[theora] Liboggplay seeking artifacts
Chris Pearce
chris at pearce.org.nz
Fri Jul 24 16:56:42 PDT 2009
Yeah, that's the recommended approach for implementing seek in Ogg
files. There's a few things you need to be aware of.
You bisect based on the granulepos of the pages in the file. A page's
granulepos corresponds to the timestamp of the last packet that *ends*
on that page. The frame with that timestamp doesn't necessarily *start*
on that page. You need to start decoding on the page on which the
keyframe *starts*. So when you stop bisecting, you need to scan
backwards through pages until you're sure you're before the start of the
keyframe (while previous page *on that stream* has -1 gp).
You can have other streams' pages interleaved between a keyframes'
pages, with a page from the other stream with a gp > target_gp before
the page which terminates the keyframe. You need to not stop in this gap
in this case. A naive bisection would stop here (liboggz, and thus
liboggplay, is still currently vulnerable to this).
You need to do this backwards-scan for every stream to ensure you can
actually decode all data required to render the keyframe. But you don't
need to do it for streams which you're not playing, and you can't for
streams which have finished at that point in the file - but you can't
tell which streams have finished without reading the entire stream, oh dear!
All those edge cases make it a headache to implement - though a lot
easier now that I've told you some of the gotchas. ;)
I think my main beef against the canonical approach is that it requires
reading backwards, which is bad for apps that read over networks, like
Firefox, because they require new networks requests. Also doing two
bisections is twice as slow as one. On local files you don't notice, but
over the network you do, each bisection is a new HTTP request. That's
why we (Mozilla) are going to change to my proposed method.
The bisection method *is* faster for things stored on local disk, or
with large keyframe intervals, but it's harder to implement robustly
than you think.
All the best,
Chris Pearce.
On 24/07/2009 9:13 p.m., ogg.k.ogg.k at googlemail.com wrote:
>> 1. Determine the maximum time between keyframes. This is the maximum of
>> all streams':
>> (max number of frames between keyframes) * (frame duration)
>> Note:
>> (number of frames between keyframes) = ((1<< granuleshift) - 1)

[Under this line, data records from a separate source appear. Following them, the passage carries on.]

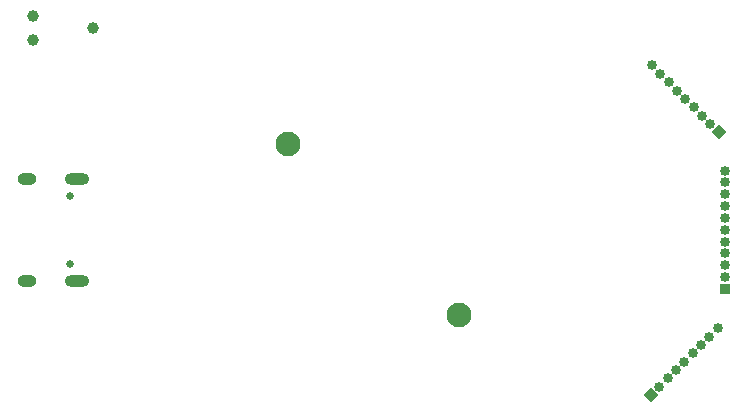
<source format=gbr>
%TF.GenerationSoftware,KiCad,Pcbnew,9.0.3*%
%TF.CreationDate,2025-07-23T20:32:43-05:00*%
%TF.ProjectId,MouseWB5,4d6f7573-6557-4423-952e-6b696361645f,rev?*%
%TF.SameCoordinates,Original*%
%TF.FileFunction,Soldermask,Bot*%
%TF.FilePolarity,Negative*%
%FSLAX46Y46*%
G04 Gerber Fmt 4.6, Leading zero omitted, Abs format (unit mm)*
G04 Created by KiCad (PCBNEW 9.0.3) date 2025-07-23 20:32:43*
%MOMM*%
%LPD*%
G01*
G04 APERTURE LIST*
G04 Aperture macros list*
%AMHorizOval*
0 Thick line with rounded ends*
0 $1 width*
0 $2 $3 position (X,Y) of the first rounded end (center of the circle)*
0 $4 $5 position (X,Y) of the second rounded end (center of the circle)*
0 Add line between two ends*
20,1,$1,$2,$3,$4,$5,0*
0 Add two circle primitives to create the rounded ends*
1,1,$1,$2,$3*
1,1,$1,$4,$5*%
%AMRotRect*
0 Rectangle, with rotation*
0 The origin of the aperture is its center*
0 $1 length*
0 $2 width*
0 $3 Rotation angle, in degrees counterclockwise*
0 Add horizontal line*
21,1,$1,$2,0,0,$3*%
G04 Aperture macros list end*
%ADD10C,2.100000*%
%ADD11R,0.850000X0.850000*%
%ADD12O,0.850000X0.850000*%
%ADD13C,0.650000*%
%ADD14O,2.100000X1.000000*%
%ADD15O,1.600000X1.000000*%
%ADD16C,0.990600*%
%ADD17RotRect,0.850000X0.850000X135.000000*%
%ADD18HorizOval,0.850000X0.000000X0.000000X0.000000X0.000000X0*%
%ADD19RotRect,0.850000X0.850000X225.000000*%
%ADD20HorizOval,0.850000X0.000000X0.000000X0.000000X0.000000X0*%
G04 APERTURE END LIST*
D10*
%TO.C,H3*%
X140000000Y-127250000D03*
%TD*%
D11*
%TO.C,J2*%
X162500000Y-125000000D03*
D12*
X162500000Y-124000000D03*
X162500000Y-123000000D03*
X162500000Y-122000000D03*
X162500000Y-121000000D03*
X162500000Y-120000000D03*
X162500000Y-119000000D03*
X162500000Y-118000000D03*
X162500000Y-117000000D03*
X162500000Y-116000000D03*
X162500000Y-115000000D03*
%TD*%
D13*
%TO.C,J1*%
X107100000Y-117110000D03*
X107100000Y-122890000D03*
D14*
X107630000Y-115680000D03*
D15*
X103450000Y-115680000D03*
D14*
X107630000Y-124320000D03*
D15*
X103450000Y-124320000D03*
%TD*%
D16*
%TO.C,J11*%
X109040000Y-102885000D03*
X103960000Y-103901000D03*
X103960000Y-101869000D03*
%TD*%
D17*
%TO.C,J10*%
X156250000Y-134000000D03*
D18*
X156957107Y-133292893D03*
X157664214Y-132585786D03*
X158371320Y-131878680D03*
X159078427Y-131171573D03*
X159785534Y-130464466D03*
X160492641Y-129757359D03*
X161199747Y-129050253D03*
X161906854Y-128343146D03*
%TD*%
D19*
%TO.C,J3*%
X162000000Y-111750000D03*
D20*
X161292893Y-111042893D03*
X160585786Y-110335786D03*
X159878680Y-109628680D03*
X159171573Y-108921573D03*
X158464466Y-108214466D03*
X157757359Y-107507359D03*
X157050253Y-106800253D03*
X156343146Y-106093146D03*
%TD*%
D10*
%TO.C,H2*%
X125500000Y-112750000D03*
%TD*%
M02*

</source>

>> You only really need to calculate this for streams with have a
>> granuleshift (e.g. not vorbis streams).
>>
>> 2. Seek to t - (maximum time between keyframes) (using oggplay_seek()).
>>
>> 3. Decode forward (using oggplay_step_decode()) until the frame you get
>> back has time t.
>
> The canonical method is very similar:
> 1. seek to the frame just before time you want.
> 2. From the granpos of this frame, deduct the granpos of the preceding keyframe.
> 3. Seek to there.
> 4. Decode until you reach your original target.
>
> This would work for all streams using the granshift method, whether or not
> the max time between keyframes exists or is practical.